Variable parameters for the launch of the algorithm implementation and the limits of parameter variations:

• number of processors 1;
• matrix size [1000 : 260000] with the step 500.

The experiments resulted in the following range of implementation efficiency:

• minimum implementation efficiency 2.559e-06%;
• maximum implementation efficiency 2.492e-08%.

The following figures show the graphs of the performance and efficiency for the chosen implementation of DQDS as functions of the variable launch parameters.

Figure 8. Parallel implementation of dqds algorithm. Performance as a function of the number of processors and the matrix size.
Figure 9. Parallel implementation of dqds algorithm. Efficiency as a function of the number of processors and the matrix size.

### 2.6 Conclusions for different classes of computer architecture

An efficient implementation of the algorithm is only possible on a computer facility with one core or two.

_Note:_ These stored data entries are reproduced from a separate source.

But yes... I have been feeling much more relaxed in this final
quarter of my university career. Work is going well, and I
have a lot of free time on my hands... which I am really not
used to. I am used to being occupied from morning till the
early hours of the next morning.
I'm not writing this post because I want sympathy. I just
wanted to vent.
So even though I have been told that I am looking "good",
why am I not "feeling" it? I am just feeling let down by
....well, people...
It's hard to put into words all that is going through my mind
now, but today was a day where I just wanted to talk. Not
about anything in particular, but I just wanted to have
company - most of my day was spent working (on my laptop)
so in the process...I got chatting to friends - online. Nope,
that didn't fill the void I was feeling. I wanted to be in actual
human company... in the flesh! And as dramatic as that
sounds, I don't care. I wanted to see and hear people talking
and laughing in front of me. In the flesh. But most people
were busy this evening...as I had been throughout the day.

### 2.7 Existing implementations of the algorithm

The dqds algorithm is implemented as the function xBDSQR of the LAPACK package. It is executed when this function is called with the option of calculating singular vectors not activated.

## 3 References

1. Demmel. D. Applied numerical linear algebra. 1997.
2. Hogben L. (ed.). Handbook of linear algebra. – CRC Press, 2006.
3. Fernando K. V., Parlett B. N. Accurate singular values and differential qd algorithms //Numerische Mathematik. – 1994. – Т. 67. – №. 2. – С. 191-229.
4. Parlett B. N., Marques O. A. An implementation of the dqds algorithm (positive case) //Linear Algebra and its Applications. – 2000. – Т. 309. – №. 1. – С. 217-259.
5. Aishima K. et al. On convergence of the DQDS algorithm for singular value computation //SIAM Journal on Matrix Analysis and Applications. – 2008. – Т. 30. – №. 2. – С. 522-537.